Il a estimé que la signature et l'annonce des accords renforceront considérablement la confiance dans le Liban et donneront un énorme coup de pouce à l'économie en attirant les investissements étrangers, parce que l'Arabie saoudite est “une porte d'entrée et un corridor économique vers différents pays arabes et étrangers”. “En outre, le secteur du tourisme va se redresser avec le retour des Saoudiens au Liban”, a-t-il ajouté
Relations rompues en 2021
Rappelons dans ce cadre que les relations entre le Liban et l'Arabie saoudite se sont tendues, fin 2021, lorsque le ministre de l'Information de l’époque, Georges Cordahi, avait critiqué l'implication de l'Arabie saoudite dans la guerre au Yémen.
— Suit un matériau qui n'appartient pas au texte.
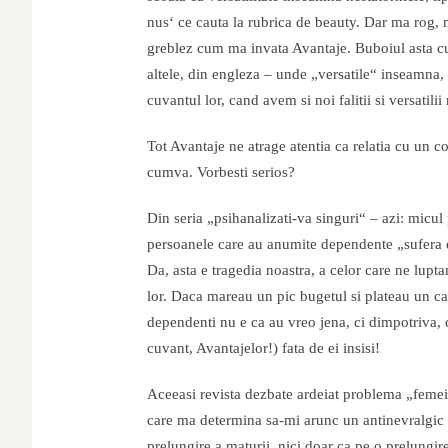
nus‘ ce cauta la rubrica de beauty. Dar ma rog, me
greblez cum ma invata Avantaje. Buboiul asta cu „
altele, din engleza – unde „versatile“ inseamna, 
cuvantul lor, cand avem si noi falitii si versatilii
Tot Avantaje ne atrage atentia ca relatia cu un co
cumva. Vorbesti serios?
Din seria „psihanalizati-va singuri“ – azi: micul
persoanele care au anumite dependente „sufera de
Da, asta e tragedia noastra, a celor care ne lup
lor. Daca mareau un pic bugetul si plateau un cat
dependenti nu e ca au vreo jena, ci dimpotriva,
cuvant, Avantajelor!) fata de ei insisi!
Aceeasi revista dezbate ardeiat problema „femei
care ma determina sa-mi arunc un antinevralgic d
prelungire a maturii, nici doar ca pe o prelungire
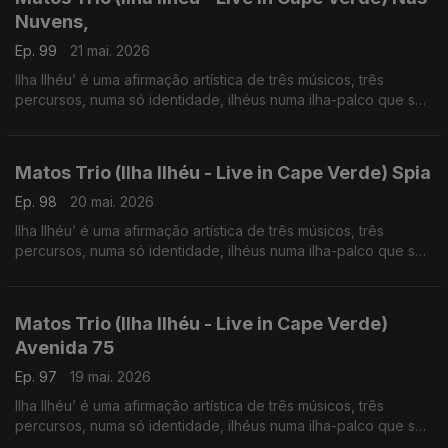
Nuvens,
Ep. 99
21 mai. 2026
Ilha Ilhéu’ é uma afirmação artística de três músicos, três
percursos, numa só identidade, ilhéus numa ilha-palco que se
projeta globalmente.
Matos Trio (Ilha Ilhéu - Live in Cape Verde) Spia
Ep. 98
20 mai. 2026
Ilha Ilhéu’ é uma afirmação artística de três músicos, três
percursos, numa só identidade, ilhéus numa ilha-palco que se
projeta globalmente.
Matos Trio (Ilha Ilhéu - Live in Cape Verde)
Avenida 75
Ep. 97
19 mai. 2026
Ilha Ilhéu’ é uma afirmação artística de três músicos, três
percursos, numa só identidade, ilhéus numa ilha-palco que se
projeta globalmente.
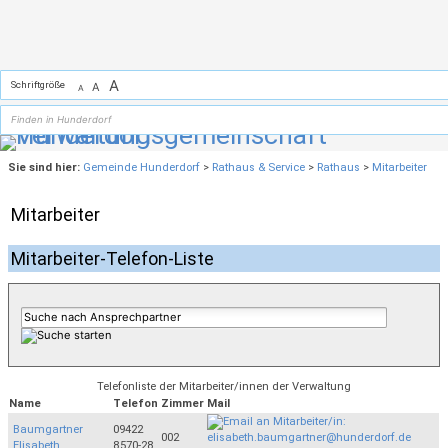
Zum Inhalt
,
zur Navigation
oder
zur Startseite
springen.
A
Schriftgröße
A
A
Sie sind hier:
Gemeinde Hunderdorf
>
Rathaus & Service
>
Rathaus
>
Mitarbeiter
Mitarbeiter
Mitarbeiter-Telefon-Liste
Telefonliste der Mitarbeiter/innen der Verwaltung
Name
Telefon
Zimmer
Mail
Baumgartner
09422
002
Elisabeth
8570-28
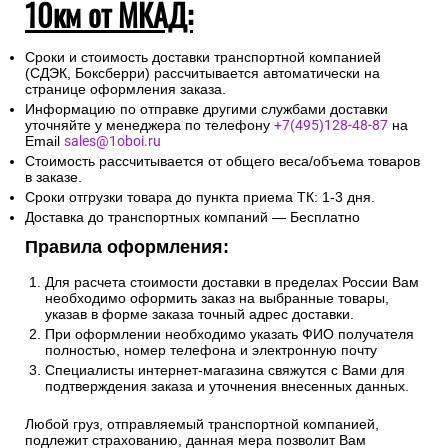
10км от МКАД:
Сроки и стоимость доставки транспортной компанией
(СДЭК, Боксберри) рассчитывается автоматически на
странице оформления заказа.
Информацию по отправке другими службами доставки
уточняйте у менеджера по телефону
+7(495)128-48-87
на
Email
sales@1oboi.ru
Стоимость рассчитывается от общего веса/объема товаров
в заказе.
Сроки отгрузки товара до пункта приема ТК: 1-3 дня.
Доставка до транспортных компаний — Бесплатно
Правила оформления:
Для расчета стоимости доставки в пределах России Вам
необходимо оформить заказ на выбранные товары,
указав в форме заказа точный адрес доставки.
При оформлении необходимо указать ФИО получателя
полностью, номер телефона и электронную почту
Специалисты интернет-магазина свяжутся с Вами для
подтверждения заказа и уточнения внесенных данных.
Любой груз, отправляемый транспортной компанией,
подлежит страхованию, данная мера позволит Вам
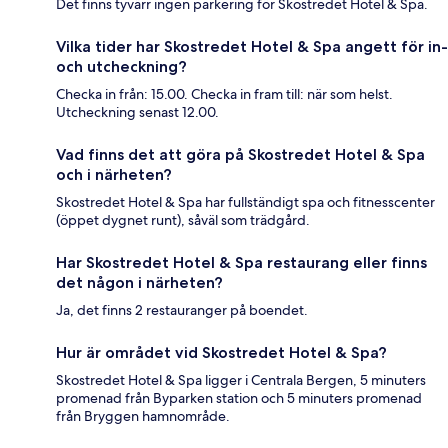
Det finns tyvärr ingen parkering för Skostredet Hotel & Spa.
Vilka tider har Skostredet Hotel & Spa angett för in-
och utcheckning?
Checka in från: 15.00. Checka in fram till: när som helst.
Utcheckning senast 12.00.
Vad finns det att göra på Skostredet Hotel & Spa
och i närheten?
Skostredet Hotel & Spa har fullständigt spa och fitnesscenter
(öppet dygnet runt), såväl som trädgård.
Har Skostredet Hotel & Spa restaurang eller finns
det någon i närheten?
Ja, det finns 2 restauranger på boendet.
Hur är området vid Skostredet Hotel & Spa?
Skostredet Hotel & Spa ligger i Centrala Bergen, 5 minuters
promenad från Byparken station och 5 minuters promenad
från Bryggen hamnområde.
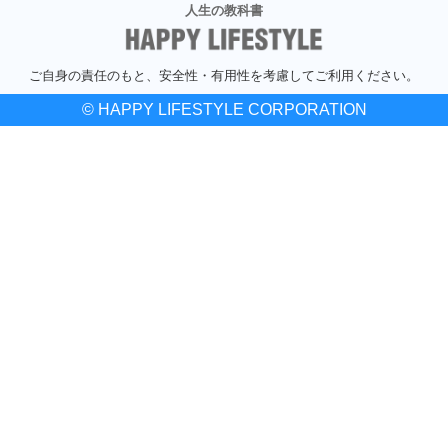
人生の教科書
ご自身の責任のもと、安全性・有用性を考慮してご利用ください。
© HAPPY LIFESTYLE CORPORATION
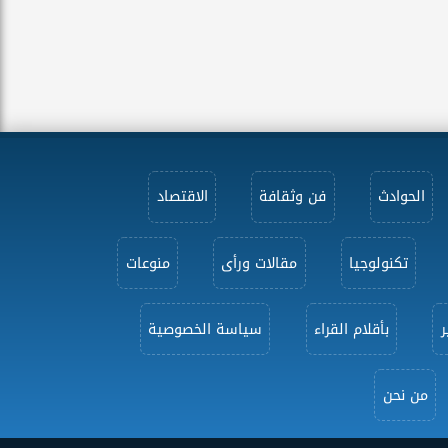
الحوادث
فن وثقافة
الاقتصاد
تكنولوجيا
مقالات ورأى
منوعات
ر
بأقلام القراء
سياسة الخصوصية
من نحن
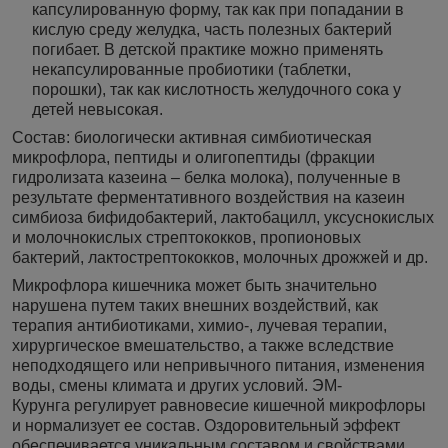
капсулированную форму, так как при попадании в
кислую среду желудка, часть полезных бактерий
погибает. В детской практике можно применять
некапсулированные пробиотики (таблетки,
порошки), так как кислотность желудочного сока у
детей невысокая.
Состав: биологически активная симбиотическая
микрофлора, пептиды и олигопептиды (фракции
гидролизата казеина – белка молока), полученные в
результате ферментативного воздействия на казеин
симбиоза бифидобактерий, лактобацилл, уксуснокислых
и молочнокислых стрептококков, пропионовых
бактерий, лактострептококков, молочных дрожжей и др.
Микрофлора кишечника может быть значительно
нарушена путем таких внешних воздействий, как
терапия антибиотиками, химио-, лучевая терапии,
хирургическое вмешательство, а также вследствие
неподходящего или непривычного питания, изменения
воды, смены климата и других условий. ЭМ-
Курунга регулирует равновесие кишечной микрофлоры
и нормализует ее состав. Оздоровительный эффект
обеспечивается уникальным составом и свойствами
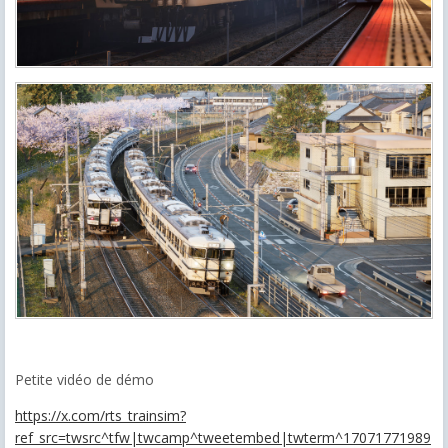
Petite vidéo de démo
https://x.com/rts_trainsim?
ref_src=twsrc^tfw|twcamp^tweetembed|twterm^17071771989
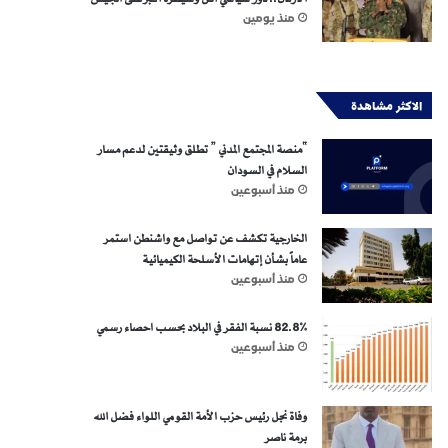
منذ يومين
الاكثر مشاهدة
“منصة المجتمع المدني ” تطلق وثيقتين لدعم مسار
السلام في السودان
منذ أسبوعين
الخارجية تكشف عن تواصل مع واشنطن استمر
عاماً بشأن إتهامات الأسلحة الكيميائية
منذ أسبوعين
82.8% نسبة الفقر في البلاد بحسب احصاء رسمي
منذ أسبوعين
وفاة نجل رئيس حزب الأمة القومي اللواء فضل الله
برمة ناصر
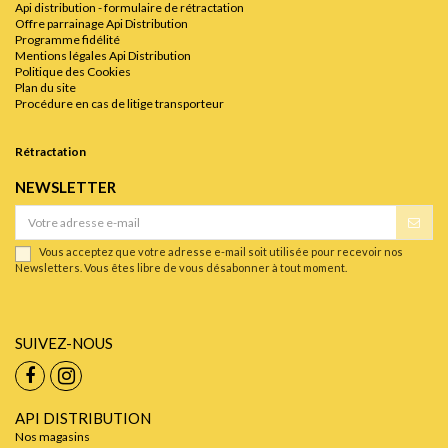
Api distribution - formulaire de rétractation
Offre parrainage Api Distribution
Programme fidélité
Mentions légales Api Distribution
Politique des Cookies
Plan du site
Procédure en cas de litige transporteur
Rétractation
NEWSLETTER
Vous acceptez que votre adresse e-mail soit utilisée pour recevoir nos
Newsletters. Vous êtes libre de vous désabonner à tout moment.
SUIVEZ-NOUS
API DISTRIBUTION
Nos magasins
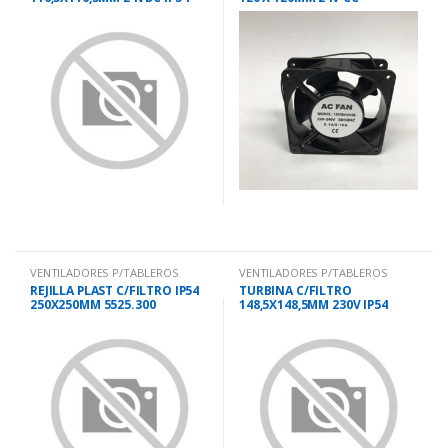
6621.024
VENTILADORES P/TABLEROS
VENTILADORES P/TABLEROS
REJILLA PLAST C/FILTRO IP54
TURBINA C/FILTRO
250X250MM 5525.300
148,5X148,5MM 230V IP54
6622.230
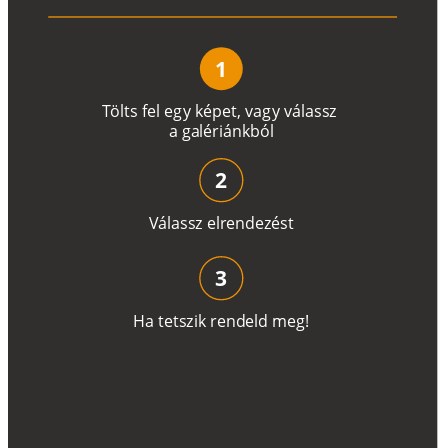
1
T
ö
l
t
s
f
e
l
e
g
y
k
é
pe
t
,
v
a
g
y
v
á
l
a
ss
z
a
g
a
lé
r
i
án
k
b
ó
l
2
V
á
l
a
ss
z
e
l
r
e
n
d
e
z
é
s
t
3
H
a
t
e
t
s
z
i
k
r
e
n
d
el
d
m
e
g
!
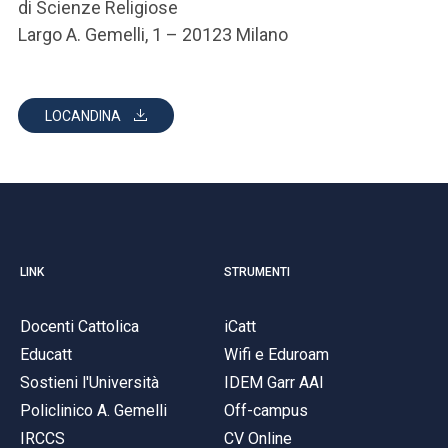
di Scienze Religiose
Largo A. Gemelli, 1 – 20123 Milano
LOCANDINA
LINK
STRUMENTI
Docenti Cattolica
iCatt
Educatt
Wifi e Eduroam
Sostieni l'Università
IDEM Garr AAI
Policlinico A. Gemelli
Off-campus
IRCCS
CV Online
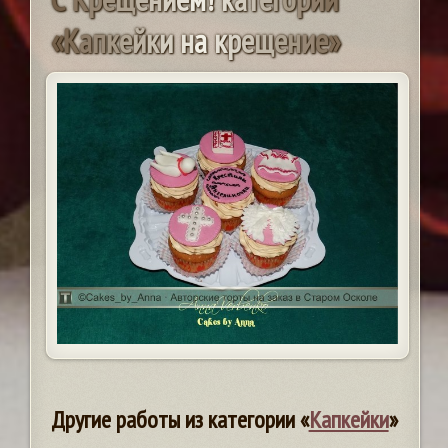
«
К
а
п
к
е
й
к
и
н
а
к
р
е
щ
е
н
и
е
»
Другие работы из категории «
Капкейки
»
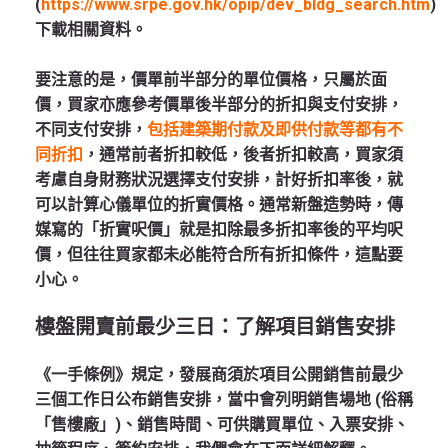
(
https://www.srpe.gov.hk/opip/dev_bldg_search.htm
)
下載相關資料。
要注意的是，價單前半部分的單位價格，只屬於面
價，買家亦應參考價單後半部分的折扣與支付安排，
不同支付安排，
包括建築期付款及即供付款等都有不
同折扣
，通常前者折扣較低，後者折扣較高，買家須
考慮自身財務狀況選擇支付安排，計好折扣率後，就
可以計算心儀單位的折實價格。通常新盤造勢時，傳
媒寫的「折實呎價」就是扣除最多折扣率後的平均呎
價，但往往買家都未必能符合所有折扣條件，這點要
小心。
樓盤開賣前最少三日：了解項目銷售安排
《一手條例》規定，發展商須於項目公開銷售前最少
三個工作日公布銷售安排，當中會列明銷售場地 (俗稱
「售樓廠」)、銷售時間、可供購買單位、入票安排、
En réponse, le royaume a décidé de suspendre toutes les importations en provenance du Liban, au moment où le pays traversait une crise politico-économique majeure. L'Arabie saoudite ne voyait plus d'intérêt à maintenir des relations avec le Liban, en raison de la “domination du Hezbollah sur la scène politique” et “la réticence des dirigeants libanais à entreprendre les réformes requises”. Les flux commerciaux entre les deux pays ont également été affectés par la saisie de pilules de Captagon dissimulées dans des légumes libanais à destination du Royaume.
Une longue histoire de soutien
Il faut dire que le Liban a longtemps bénéficié du soutien de l’Arabie, notamment dans l'importation de pétrole saoudien, pour répondre aux besoins énergétiques du pays. En outre, le Royaume a longtemps été un investisseur clé au Liban, particulièrement dans les secteurs immobilier et bancaire. Les transferts de fonds en provenance d'Arabie saoudite ont aussi constitué une source importante de soutien financier pour de nombreux Libanais. L'Arabie saoudite a également fourni une aide financière substantielle au Liban sous forme de dons et de prêts, visant à soutenir l'économie libanaise et à renforcer les institutions du pays.
Après le contentieux diplomatique, plusieurs mesures ont été prises par Riyad, affectant gravement les relations économiques entre les deux pays. Ainsi, l'Arabie saoudite a suspendu plusieurs aides financières, notamment une aide de 3 milliards de dollars pour l'achat d'équipements militaires destinés à l'armée libanaise. Les investissements saoudiens au Liban ont diminué de manière significative. Les projets d'infrastructure soutenus par le Royaume ont été mis en suspens. Le Liban a également souffert d'une baisse du nombre de touristes saoudiens.
À l’heure où le Liban cherche à se relever de la crise économique, la normalisation de ses relations avec l'Arabie saoudite pourrait jouer un rôle clé dans sa reconstruction économique.